The vectors assumed to be in the same order, that's it!

A typical workflow:

my $bb1 = $mol1->select_group('backbone');
my $bb2 = $mol2->select_group('backbone');
my ($rmat,$trans,$rmsd) = HackaMol->new()->superpose_rt($bb1,$bb2);
# $rmsd is the RMSD between backbones

# to calculate rmsd between other atoms after the backbone alignment
$mol2->rotate_translate($rmat,$trans);
my $total_rmsd = HackaMol->new()->rmsd($mol1,$mol2);
# $total_rmsd is from all atoms in each mol

the algorithm is lifted from Bio::PDB::Structure, which implements algorithm from S. Kearsley, Acta Cryst.

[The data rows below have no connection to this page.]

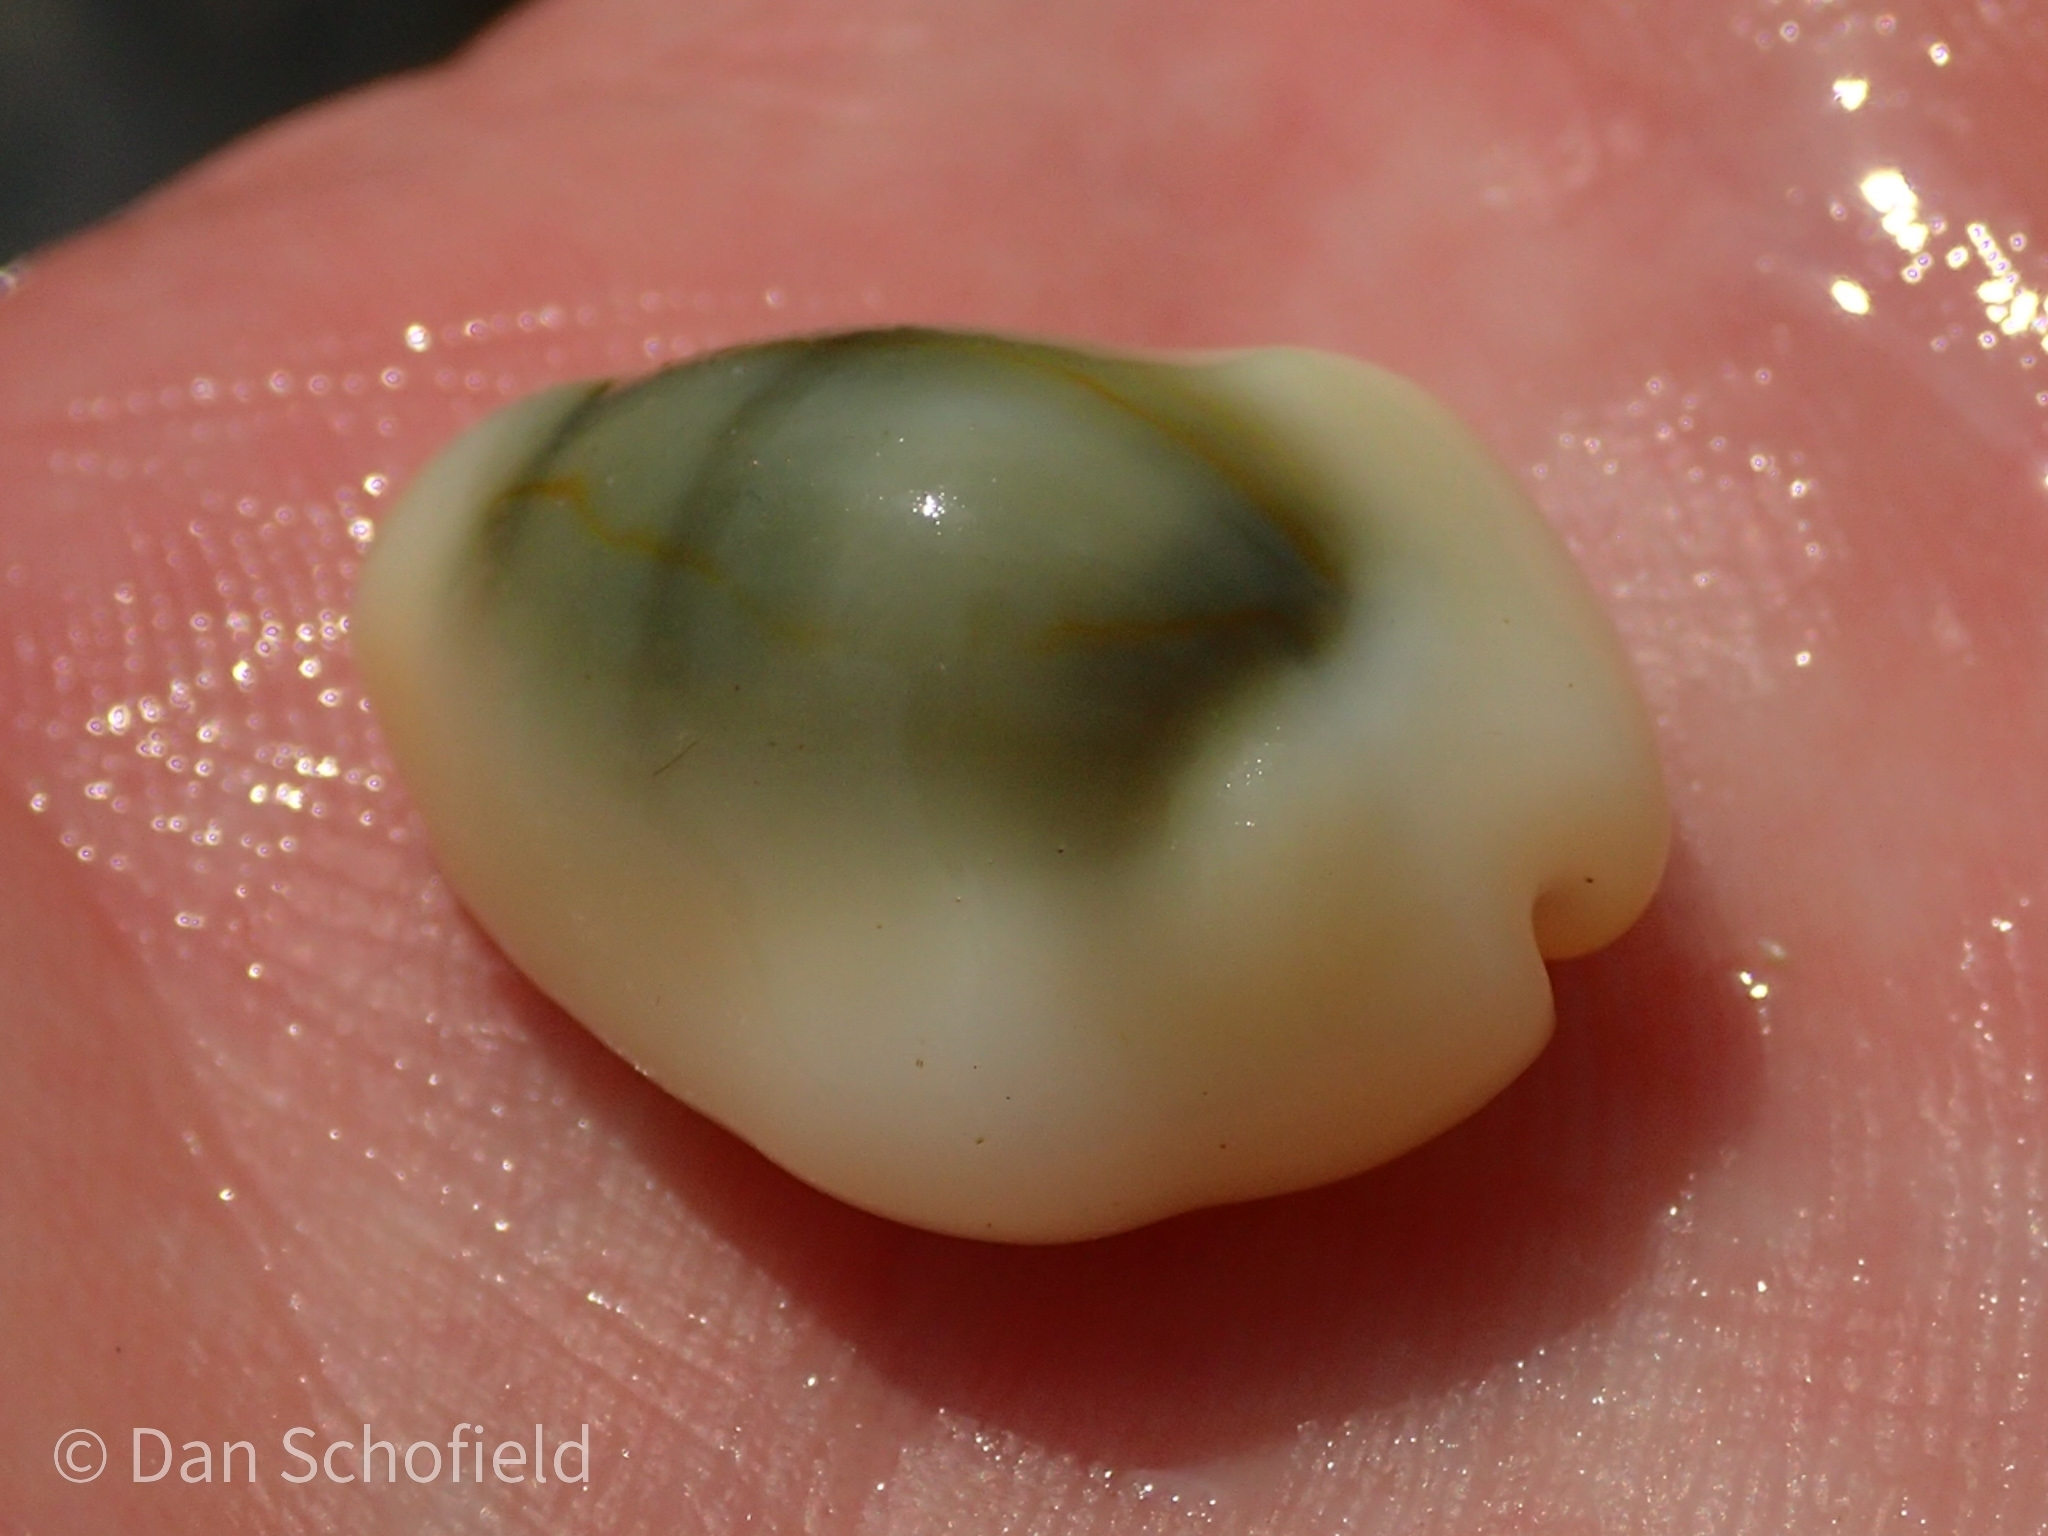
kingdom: Animalia
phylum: Mollusca
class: Gastropoda
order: Littorinimorpha
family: Cypraeidae
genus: Monetaria
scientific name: Monetaria moneta
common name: Money cowrie
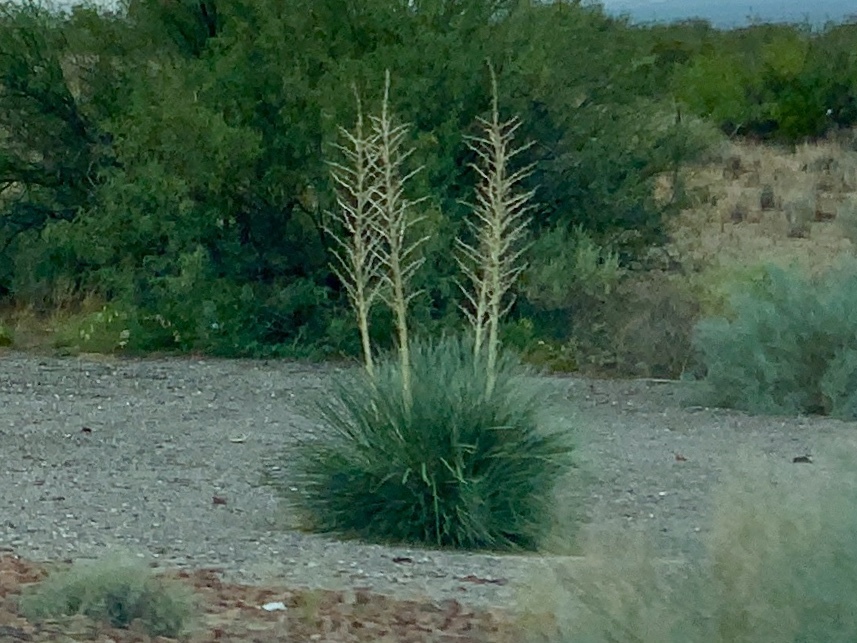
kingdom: Plantae
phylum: Tracheophyta
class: Liliopsida
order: Asparagales
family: Asparagaceae
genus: Yucca
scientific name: Yucca elata
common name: Palmella
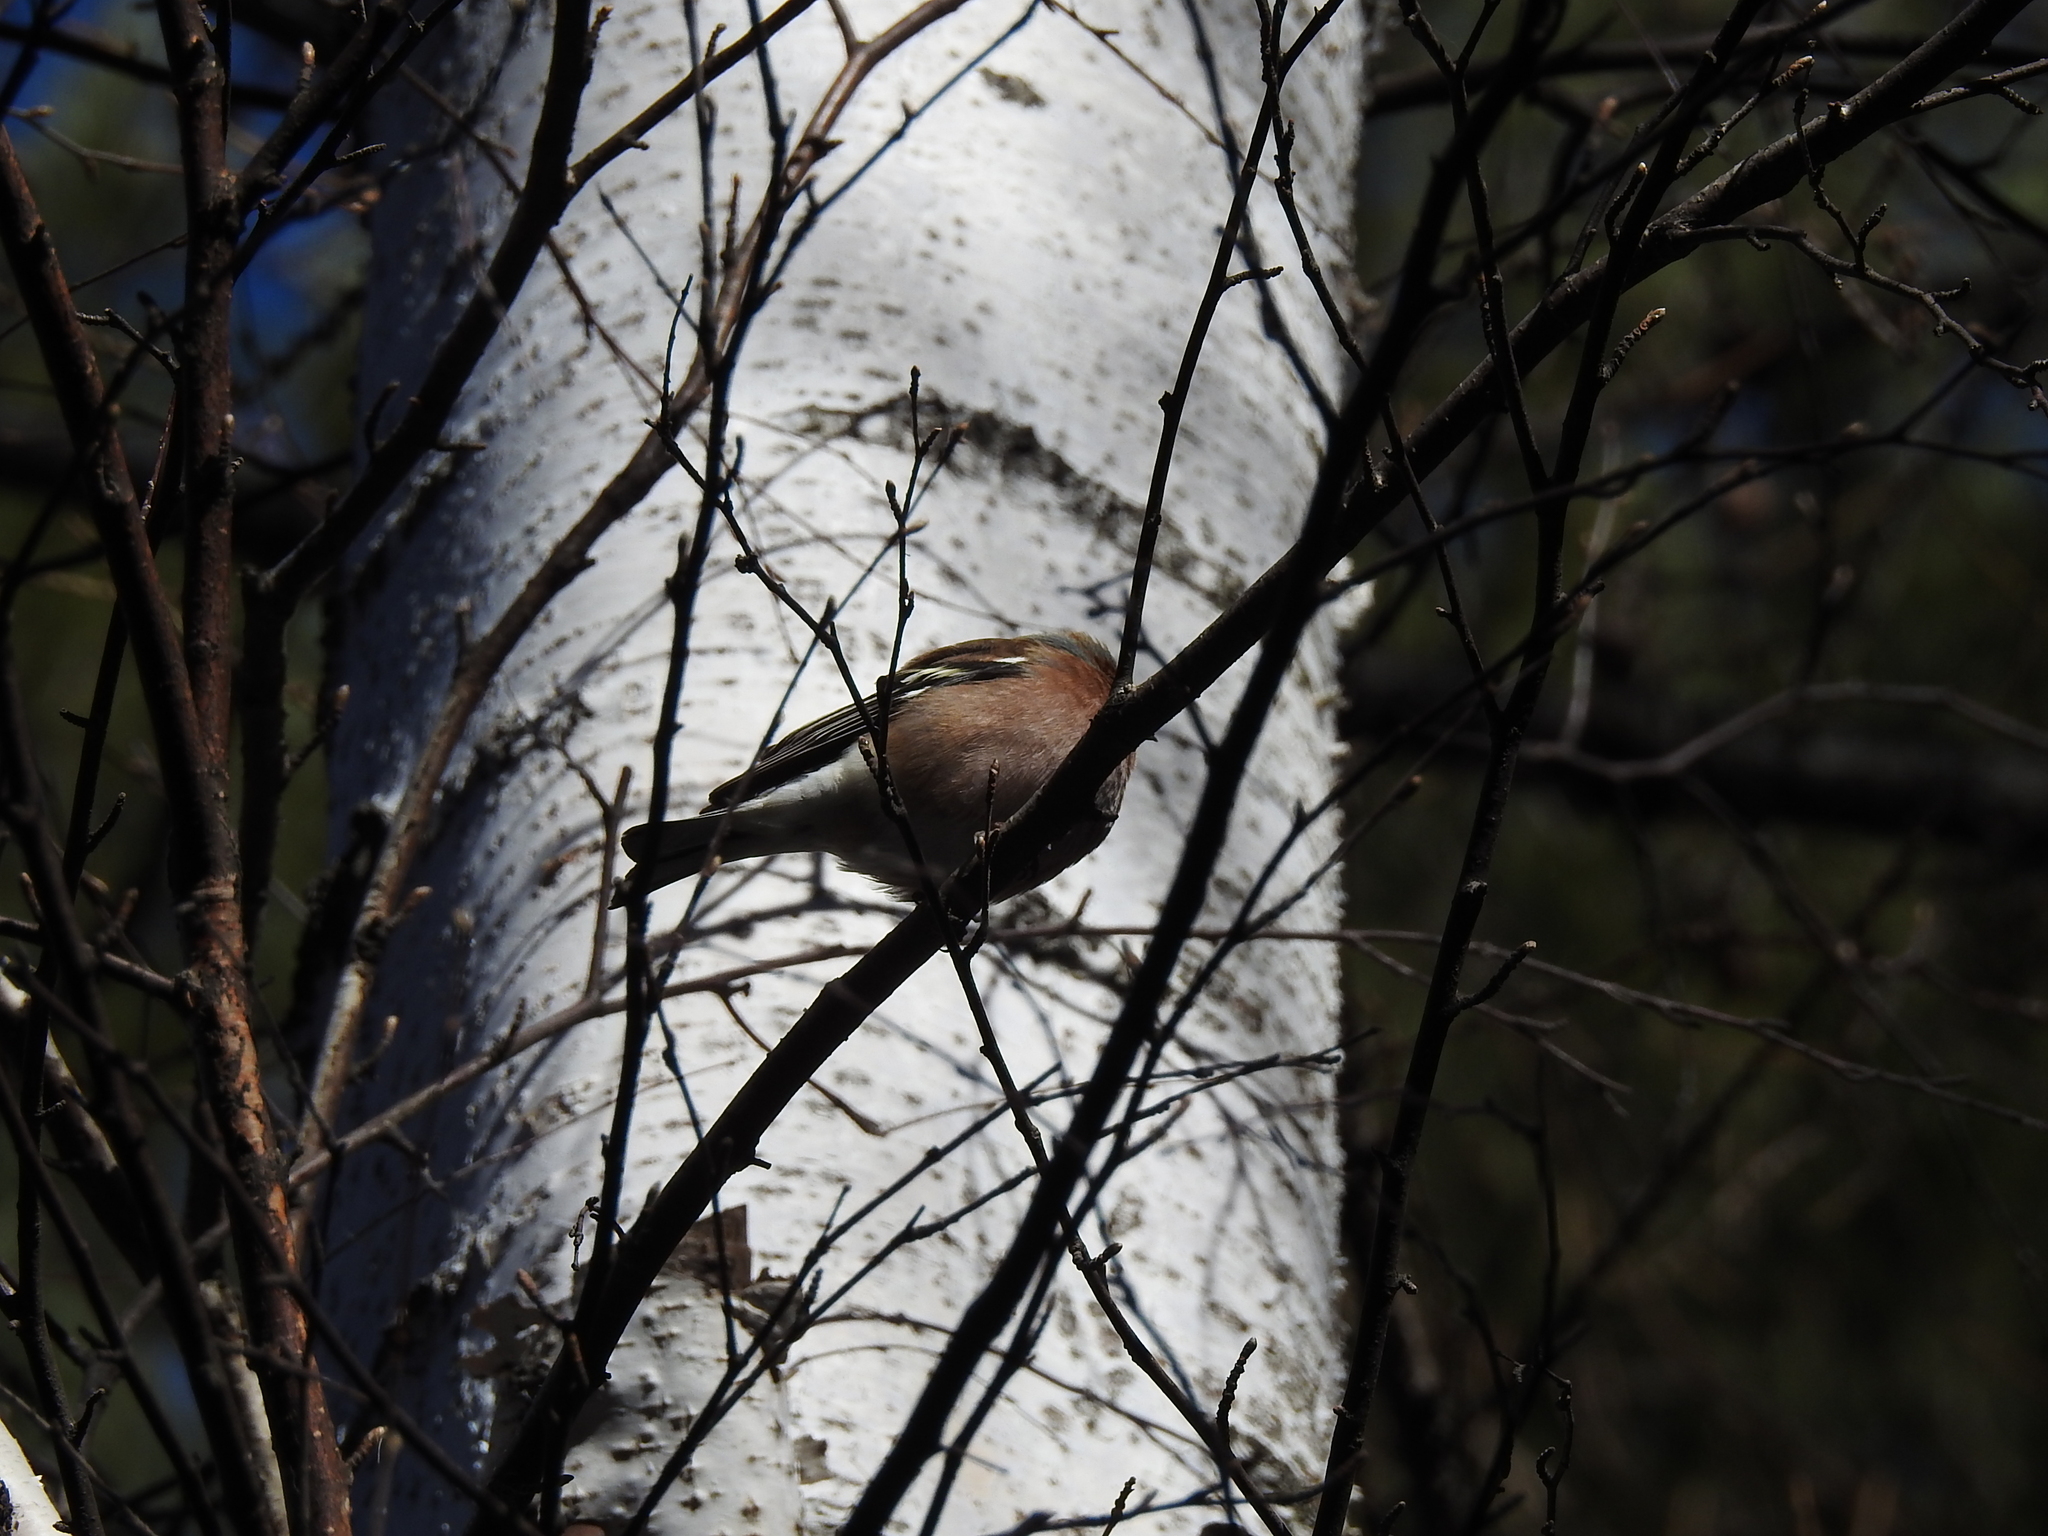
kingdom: Animalia
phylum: Chordata
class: Aves
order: Passeriformes
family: Fringillidae
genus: Fringilla
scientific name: Fringilla coelebs
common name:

A45, 208-210 1989

returns: 1. rotation matrix [3 rows, each is a MVR , e.g. x' = row_1 * xyz] 2. translation vector (MVR) 3. rmsd

ATTRIBUTES

name

name is a rw str provided by HackaMol::NameRole.

readline_func

hook to add control to parsing files

HackaMol->new(
                readline_func => sub {return "PDB_SKIP" unless /LYS/ }
)
->pdbid_mol("2cba")
->print_pdb; # will parse lysines because the PDB reader looks for the PDB_SKIP return value

SYNOPSIS

# simple example: load pdb file and extract the disulfide bonds

use HackaMol;

my $bldr = HackaMol->new( name => 'builder');
my $mol  = $bldr->pdbid_mol('1kni');

my @disulfide_bonds = $bldr->find_disulfide_bonds( $mol->all_atoms );

print $_->dump foreach @disulfide_bonds;

See the above executed in this linked notebook

SEE ALSO

AUTHOR's PERSPECTIVE

Over the years, I have found HackaMol most expeditious wrt testing out ideas or whipping up setups and analyses for thousands of molecules each with several thousand atoms. This is the realm of varied systems (lots of molecules often from the protein databank). For the analysis of MD simulations that hit the next order of magnitude wrt numbers of atoms and frames, I use other tools (such as the python library, MDAnalysis). This is the realm where the system (molecular make-up) varies more slowly often with modeled solvent potentially with millions of simulated frames. The future development of HackaMol will seek to remain in its lane and better serve that space.

Perl is forever flexible and powerful; HackaMol has the potential to be a broadly useful tool in this region of molecular information, which is often dirty and not well-specified. Once the object system is stable in the Perl core, I plan to rework HackaMol to remove dependencies and improve performance. However, this tool will most likely never advance to the realm of analyzing molecular dynamics simulations. For the analysis of MD simulations with explicit solvent, please look into the python libraries MDAnalysis and MDTraj. Bio3D, in R, is also very cool and able to nicely handle simulation data for biological molecules stripped of solvent. In my view, Bio3D seems to fill the space between HackaMol and MD simulations with explicit solvent. These suggested tools are only the ones I am familiar with; I'm sure there are other very cool tools out there!

EXTENDS

CONSUMES

AUTHOR

Demian Riccardi <demianriccardi@gmail.com>

COPYRIGHT AND LICENSE

This software is copyright (c) 2017 by Demian Riccardi.

This is free software; you can redistribute it and/or modify it under the same terms as the Perl 5 programming language system itself.